古の森の大きな大きな大きな木の根元にある洞に棲んでいる、古竜の子ども。

可愛いものが大好きで、一番の親友はウサギのドンちゃん。

全身をつややかな黒いうろこで覆われている。

瞳は鮮やかで優しい若葉色。

今度の生では生まれて三年目、

●ドンちゃん

「雪をお口に入れるんだ!」から登場。

黒ドラちゃんの一番の親友。

初めて黒ドラちゃんと出会ったときは、まだ仔ウサギだった。

古の森の可愛い系のお友だち。

茶色のふわふわの毛、優しい茶色の瞳。

現在のアイコンの姿には納得できていないとか……

●モッチ

「おとなになるって、かゆいんだ!」から本格的に登場。

古の森にだけ棲むというクマン魔蜂さん。その中でも特に大きくて力持ちで、冒険心も豊富。特技は特大はちみつ玉作り。


●ブラン

「雪をお口に入れるんだ!」から登場。

北の山に棲む輝竜。白銀に輝く美しい竜。瞳は古の森の湖と同じエメラルド色。年齢は120~130歳くらい、人間の姿は16~18歳くらい。

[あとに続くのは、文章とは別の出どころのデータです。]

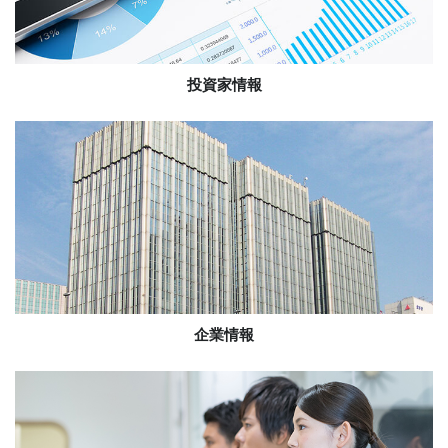
投資家情報
企業情報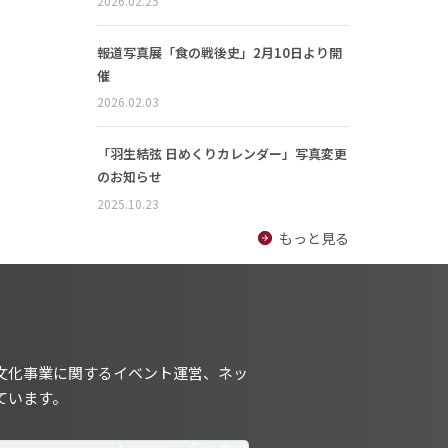
2026.02.25
報道写真展「食の戦後史」2月10日より開
催
2026.02.03
「羽生結弦 日めくりカレンダー」写真変更
のお知らせ
2025.10.23
もっと見る
文化事業に関するイベント運営、ネッ
ています。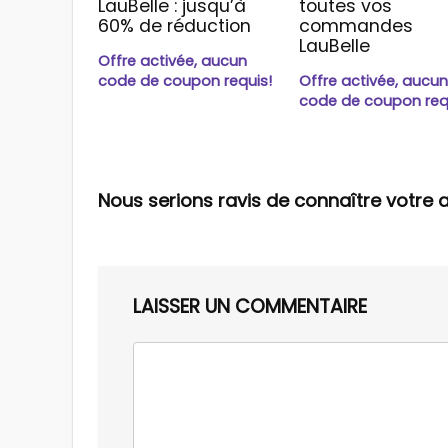
LauBelle : jusqu’à
toutes vos
60% de réduction
commandes
LauBelle
Offre activée, aucun
code de coupon requis!
Offre activée, aucu
code de coupon req
Nous serions ravis de connaître votre a
LAISSER UN COMMENTAIRE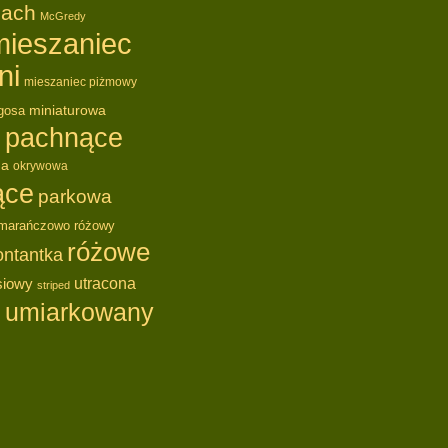
pach
McGredy
mieszaniec
ni
mieszaniec piżmowy
miniaturowa
gosa
 pachnące
na
okrywowa
ące
parkowa
marańczowo różowy
różowe
ntantka
utracona
siowy
striped
 umiarkowany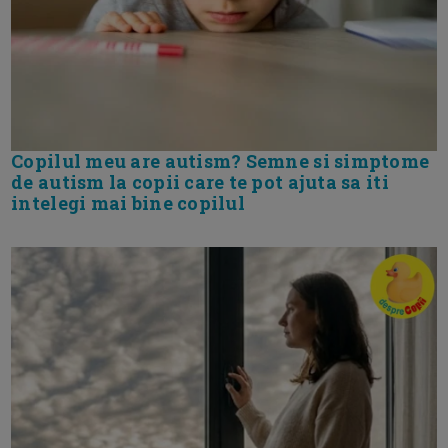
Copilul meu are autism? Semne si simptome
de autism la copii care te pot ajuta sa iti
intelegi mai bine copilul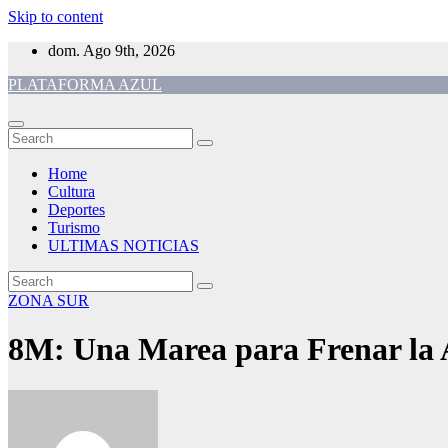
Skip to content
dom. Ago 9th, 2026
PLATAFORMA AZUL
Home
Cultura
Deportes
Turismo
ULTIMAS NOTICIAS
ZONA SUR
8M: Una Marea para Frenar la 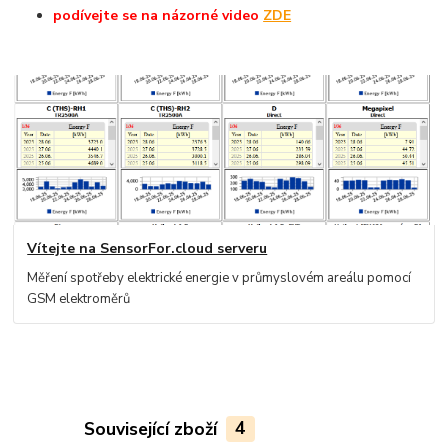
podívejte
se na názorné
video
ZDE
Vítejte na SensorFor.cloud serveru
Měření spotřeby elektrické energie v průmyslovém areálu pomocí
GSM elektroměrů
Související zboží
4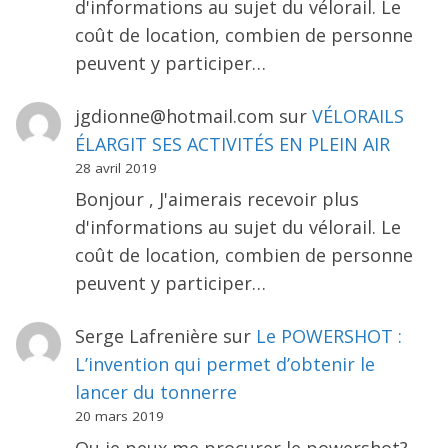
d'informations au sujet du vélorail. Le
coût de location, combien de personne
peuvent y participer…
jgdionne@hotmail.com
sur
VÉLORAILS
ÉLARGIT SES ACTIVITÉS EN PLEIN AIR
28 avril 2019
Bonjour , J'aimerais recevoir plus
d'informations au sujet du vélorail. Le
coût de location, combien de personne
peuvent y participer…
Serge Lafrenière
sur
Le POWERSHOT :
L’invention qui permet d’obtenir le
lancer du tonnerre
20 mars 2019
Ou je peux me procurer le powershot?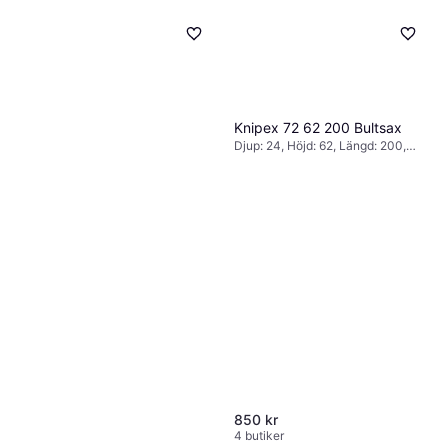
Knipex 72 62 200 Bultsax
Djup: 24, Höjd: 62, Längd: 200,
Vikt: 375
Milwaukee Bultsax 610mm
Bultsax
735 kr
4 butiker
850 kr
4 butiker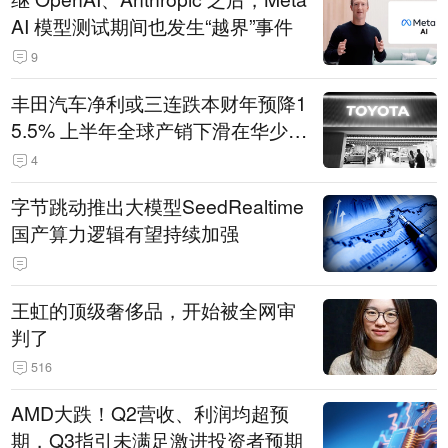
AI 模型测试期间也发生“越界”事件
9
丰田汽车净利或三连跌本财年预降1
5.5% 上半年全球产销下滑在华少卖
14.3万辆
4
字节跳动推出大模型SeedRealtime
国产算力逻辑有望持续加强
王虹的顶级奢侈品，开始被全网审
判了
516
AMD大跌！Q2营收、利润均超预
期，Q3指引未满足激进投资者预期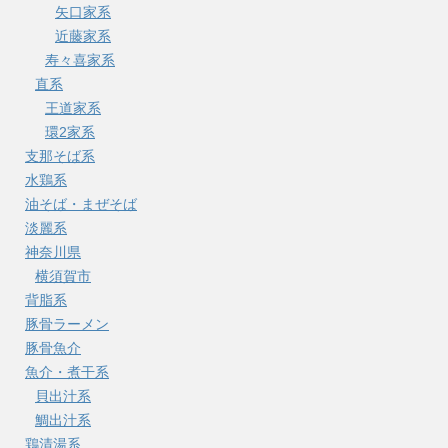
矢口家系
近藤家系
寿々喜家系
直系
王道家系
環2家系
支那そば系
水鶏系
油そば・まぜそば
淡麗系
神奈川県
横須賀市
背脂系
豚骨ラーメン
豚骨魚介
魚介・煮干系
貝出汁系
鯛出汁系
鶏清湯系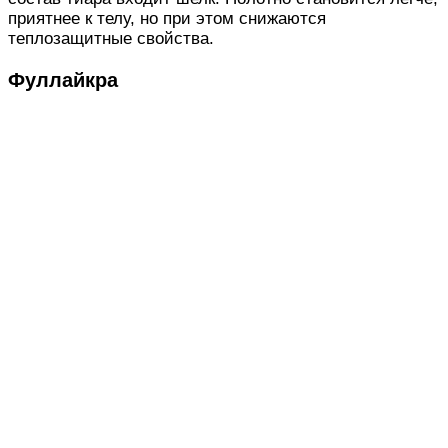
приятнее к телу, но при этом снижаются
теплозащитные свойства.
Фуллайкра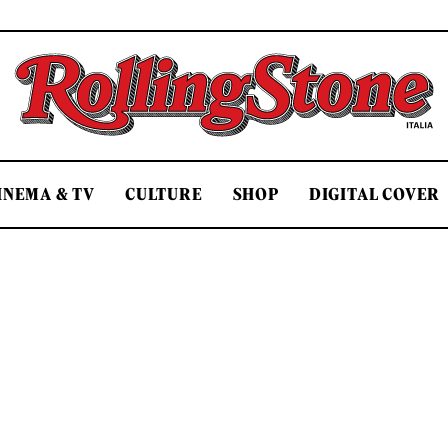
Rolling Stone Italia
INEMA & TV
CULTURE
SHOP
DIGITAL COVER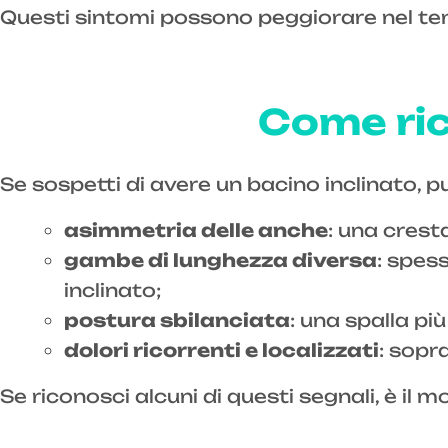
Questi sintomi possono peggiorare nel tem
Come ric
Se sospetti di avere un bacino inclinato, p
asimmetria delle anche
: una cresta
gambe di lunghezza diversa
: spes
inclinato;
postura sbilanciata
: una spalla p
dolori ricorrenti e localizzati
: sopr
Se riconosci alcuni di questi segnali, è il m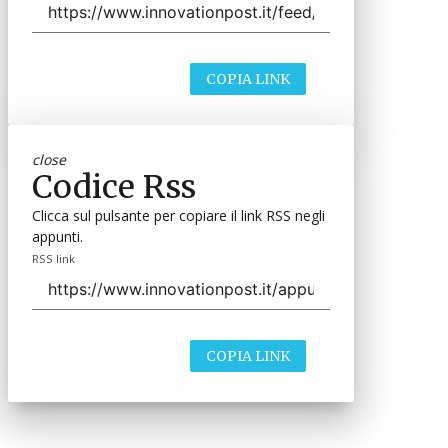
COPIA LINK
close
Codice Rss
Clicca sul pulsante per copiare il link RSS negli
appunti.
RSS link
COPIA LINK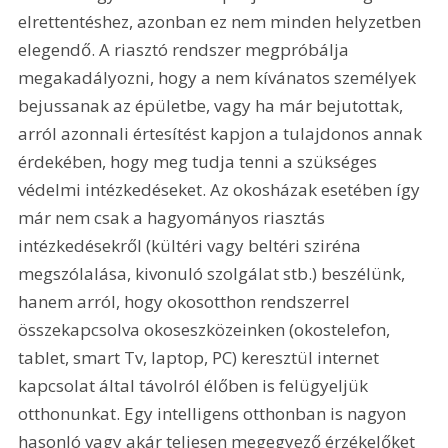
elrettentéshez, azonban ez nem minden helyzetben 
elegendő. A riasztó rendszer megpróbálja 
megakadályozni, hogy a nem kívánatos személyek 
bejussanak az épületbe, vagy ha már bejutottak, 
arról azonnali értesítést kapjon a tulajdonos annak 
érdekében, hogy meg tudja tenni a szükséges 
védelmi intézkedéseket. Az okosházak esetében így 
már nem csak a hagyományos riasztás 
intézkedésekről (kültéri vagy beltéri sziréna 
megszólalása, kivonuló szolgálat stb.) beszélünk, 
hanem arról, hogy okosotthon rendszerrel 
összekapcsolva okoseszközeinken (okostelefon, 
tablet, smart Tv, laptop, PC) keresztül internet 
kapcsolat által távolról élőben is felügyeljük 
otthonunkat. Egy intelligens otthonban is nagyon 
hasonló vagy akár teljesen megegyező érzékelőket 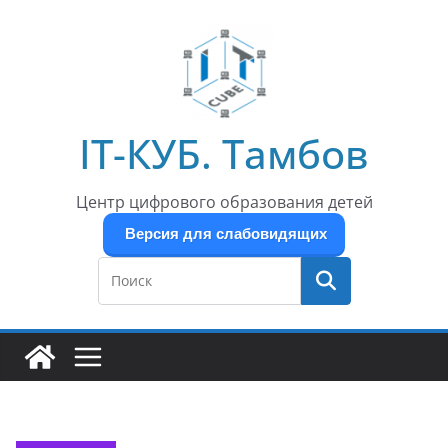
Перейти
к
содержимому
IT-КУБ. Тамбов
Центр цифрового образования детей
Версия для слабовидящих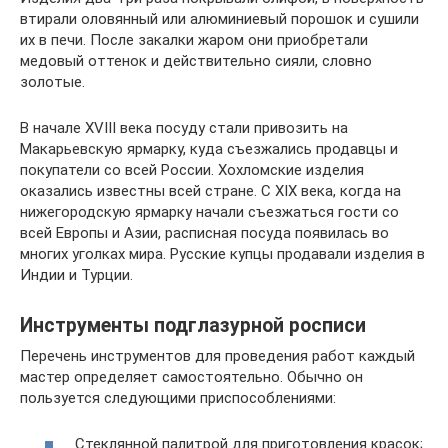
втирали оловянный или алюминиевый порошок и сушили
их в печи. После закалки жаром они приобретали
медовый оттенок и действительно сияли, словно
золотые.
В начале XVIII века посуду стали привозить на
Макарьевскую ярмарку, куда съезжались продавцы и
покупатели со всей России. Хохломские изделия
оказались известны всей стране. С XIX века, когда на
нижегородскую ярмарку начали съезжаться гости со
всей Европы и Азии, расписная посуда появилась во
многих уголках мира. Русские купцы продавали изделия в
Индии и Турции.
Инструменты подглазурной росписи
Перечень инструментов для проведения работ каждый
мастер определяет самостоятельно. Обычно он
пользуется следующими приспособлениями:
Стеклянной палитрой для приготовления красок;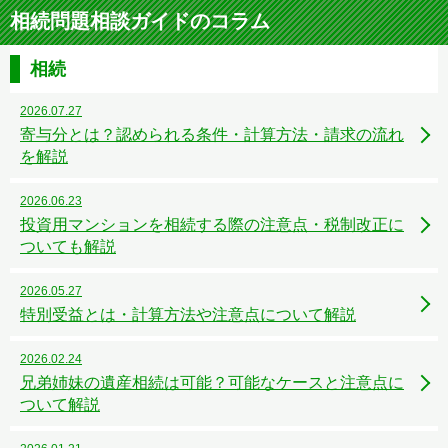
相続問題相談ガイドのコラム
相続
2026.07.27
寄与分とは？認められる条件・計算方法・請求の流れ
を解説
2026.06.23
投資用マンションを相続する際の注意点・税制改正に
ついても解説
2026.05.27
特別受益とは・計算方法や注意点について解説
2026.02.24
兄弟姉妹の遺産相続は可能？可能なケースと注意点に
ついて解説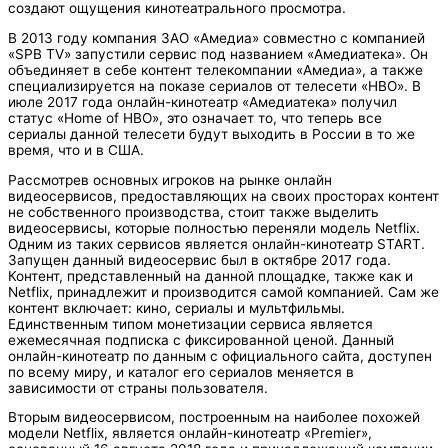
создают ощущения кинотеатрального просмотра.
В 2013 году компания ЗАО «Амедиа» совместно с компанией
«SPB TV» запустили сервис под названием «Амедиатека». Он
объединяет в себе контент телекомпании «Амедиа», а также
специализируется на показе сериалов от телесети «HBO». В
июле 2017 года онлайн-кинотеатр «Амедиатека» получил
статус «Home of HBO», это означает то, что теперь все
сериалы данной телесети будут выходить в России в то же
время, что и в США.
Рассмотрев основных игроков на рынке онлайн
видеосервисов, предоставляющих на своих просторах контент
не собственного производства, стоит также выделить
видеосервисы, которые полностью переняли модель Netflix.
Одним из таких сервисов является онлайн-кинотеатр START.
Запущен данный видеосервис был в октябре 2017 года.
Контент, представленный на данной площадке, также как и
Netflix, принадлежит и производится самой компанией. Сам же
контент включает: кино, сериалы и мультфильмы.
Единственным типом монетизации сервиса является
ежемесячная подписка с фиксированной ценой. Данный
онлайн-кинотеатр по данным с официального сайта, доступен
по всему миру, и каталог его сериалов меняется в
зависимости от страны пользователя.
Вторым видеосервисом, построенным на наиболее похожей
модели Netflix, является онлайн-кинотеатр «Premier»,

黒ドラちゃんの事を番認定しているものの、愛の道のりは遠く険しい。

魔術師が魔法を使う際に必要になる、魔石を作り出す力があり、国で重要視されているため、普段は国外へは出られない。魔石については、バルデーシュ国の代々の王と、なにやら契約をしているようす。その辺の事情はまだ明らかにはされていない……作者が人間を描くのが苦手なため、容姿については想像力の翼を広げてください。

●ゲルード

「雪をお口に入れるんだ!」から登場。

ゲルード=一応国一番の魔術師。

サラッサラの長く美しい金髪に透き通った青い目。見た目だけならスズロ王子と互角。けれどスズロ王子と魔術の事で頭の中がいっぱいの残念な存在。いつかイラスト化しようと思ってはいるが、ブランが描けないのと同じ理由でアイコンは……想像力の翼を鍛えてください。

●スズロ王子、20歳。バルデーシュの第一王子。

ゲルードとは幼馴染。金のクルクルっ毛、透き通った水色の瞳。妖精からも愛される、色んな意味で光り輝く王子様。

●マグノラさん

「おとなになるって、かゆいんだ!」から本格的に登場。

古の森近くにある、白いお花の森に棲む華竜。花を咲かせる植物や、そこからの実りを見守る存在。人間や動物も同じく、子どもを身ごもるものの守り竜と言われている。年齢は580歳くらいで、赤茶色の大きな体。ガラガラ声だが、基本的に穏やかで優しく面倒見が良い。

ブランが生意気盛りの頃、お灸をすえたことあり。


●ラウザー

「貝をお耳にあてるんだ!」から本格的に登場。

バルデーシュ国の南の方に広がる砂漠に棲んでいた陽竜。ブランより少し遅れて誕生、115~125歳くらい。人間の姿では16~18歳くらい。とにかく明るくて良い奴。体も鮮やかな橙色。ただし、その性質から棲んでいる場所に雨が降らなくなり砂漠化しやすい。お天気竜、お祭り竜などと人間からは呼ばれている。村の女の子に失恋して孤独感から魔力のゆらぎを起こし、がけっぷちの受験生ロータを呼び寄せることになった。